Humanities

Art Meets Science and Goes to the Movies

UO sophomore pursues a unique vision, combining cinema studies and physics

Sophomore Jordyn Roach says she is inspired by Intel Corporation’s holographic whale.

The computer-generated, life-size whale made its debut at the 2014 Consumer Electronics Show in Las Vegas—a 3-D projection of an undulating behemoth that “flew” over the assembled audience.

This is an example, says Roach, of how she might someday use the skills she acquires in her unusual double major: cinema studies and physics.

The cinematic field of computer-generated imagery (CGI), for instance, is a natural career path for someone inclined to both artistic expression and scientific discovery. After all, “cinema is story plus image,” said Roach. In physics, she is particularly interested in optics, a subfield with special relevance to film.

Roach is both an award-winning filmmaker and a talented physics student. She is one of only two young women in her upper-division physics class, but she is also quick to point out that filmmaking is another field where women are underrepresented, especially in leadership roles. Only one female film director, for instance, has received Oscar recognition for best director.

“These are both fields with a strong lack of women,” she said.

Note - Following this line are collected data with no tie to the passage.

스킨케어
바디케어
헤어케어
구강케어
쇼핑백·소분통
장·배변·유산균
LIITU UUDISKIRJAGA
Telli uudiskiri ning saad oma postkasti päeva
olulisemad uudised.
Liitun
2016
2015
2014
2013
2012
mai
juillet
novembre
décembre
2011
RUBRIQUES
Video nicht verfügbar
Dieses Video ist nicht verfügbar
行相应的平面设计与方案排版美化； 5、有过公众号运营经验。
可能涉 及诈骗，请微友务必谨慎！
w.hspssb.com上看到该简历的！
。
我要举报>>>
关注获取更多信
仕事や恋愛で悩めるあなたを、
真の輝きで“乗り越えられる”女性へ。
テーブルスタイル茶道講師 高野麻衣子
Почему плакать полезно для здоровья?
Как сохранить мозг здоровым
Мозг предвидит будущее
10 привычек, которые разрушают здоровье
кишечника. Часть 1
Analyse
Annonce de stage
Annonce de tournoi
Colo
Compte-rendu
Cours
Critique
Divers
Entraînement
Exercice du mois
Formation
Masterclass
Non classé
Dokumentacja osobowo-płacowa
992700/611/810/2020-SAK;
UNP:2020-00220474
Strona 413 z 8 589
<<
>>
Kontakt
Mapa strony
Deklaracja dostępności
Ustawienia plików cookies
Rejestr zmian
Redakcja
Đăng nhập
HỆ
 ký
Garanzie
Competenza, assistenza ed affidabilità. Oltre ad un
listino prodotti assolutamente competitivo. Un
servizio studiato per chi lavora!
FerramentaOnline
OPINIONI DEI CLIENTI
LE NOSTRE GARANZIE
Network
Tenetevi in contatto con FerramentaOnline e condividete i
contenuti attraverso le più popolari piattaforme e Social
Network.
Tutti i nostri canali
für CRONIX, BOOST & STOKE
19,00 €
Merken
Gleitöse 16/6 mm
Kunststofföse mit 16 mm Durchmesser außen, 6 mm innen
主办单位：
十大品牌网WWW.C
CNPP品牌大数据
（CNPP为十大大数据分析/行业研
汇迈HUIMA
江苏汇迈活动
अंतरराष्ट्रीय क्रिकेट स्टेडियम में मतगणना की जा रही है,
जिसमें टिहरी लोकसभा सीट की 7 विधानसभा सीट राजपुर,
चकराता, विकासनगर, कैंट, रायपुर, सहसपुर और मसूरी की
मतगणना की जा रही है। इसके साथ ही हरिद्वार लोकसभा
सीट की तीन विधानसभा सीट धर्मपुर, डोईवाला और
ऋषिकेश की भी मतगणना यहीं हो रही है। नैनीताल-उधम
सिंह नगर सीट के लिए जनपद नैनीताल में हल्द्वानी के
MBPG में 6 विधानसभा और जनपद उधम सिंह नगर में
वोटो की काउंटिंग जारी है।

For her creative work, Roach has been honored two years in a row at the Girls Impact the World (GITW) Film Festival, sponsored by the Harvard College Social Innovation Collaborative and a nonprofit called Connecther. The festival invites high school and college students to submit three- to five-minute films that focus on global women’s issues.

In 2013, Roach won two GITW awards for her stop-action film “This Is a Girl,” which featured both her Claymation talents and the acting debut of two of her siblings (that’s her sister Skylar, above). The film, which creatively depicts the many obstacles women around the world face in overcoming poverty and discrimination, won third place overall and the Cisco Most Innovative Film Award, each of which earned her $1,000 scholarships.

Earlier this year, her short animated film “Broken Beauty,” which she describes as depicting “the media’s singular projection of beauty [as] an unreachable mirage,” won the Brave New Beauty Award at the 2014 festival, and this included a $2,500 scholarship.

Roach first became aware of the GITW festival while searching online for scholarship opportunities—but when she discovered GITW, it was just two weeks until the deadline for the 2013 event. She researched and produced “This Is a Girl” in a matter of days—a feat even more remarkable because she had never taken a course that provided her with the background and data for making a case for women’s education and self-determination. Instead, she assembled the facts on her own.

This fall, she will study animation in Prague and hopes later to have an internship in Tanzania to teach film skills, particularly to women whose stories might otherwise go untold. Her goal: “To give a voice to people who don’t have a voice.”

— Lisa Raleigh

Caption: An image from “This Is a Girl,” a stop-action film by sophomore Jordyn Roach.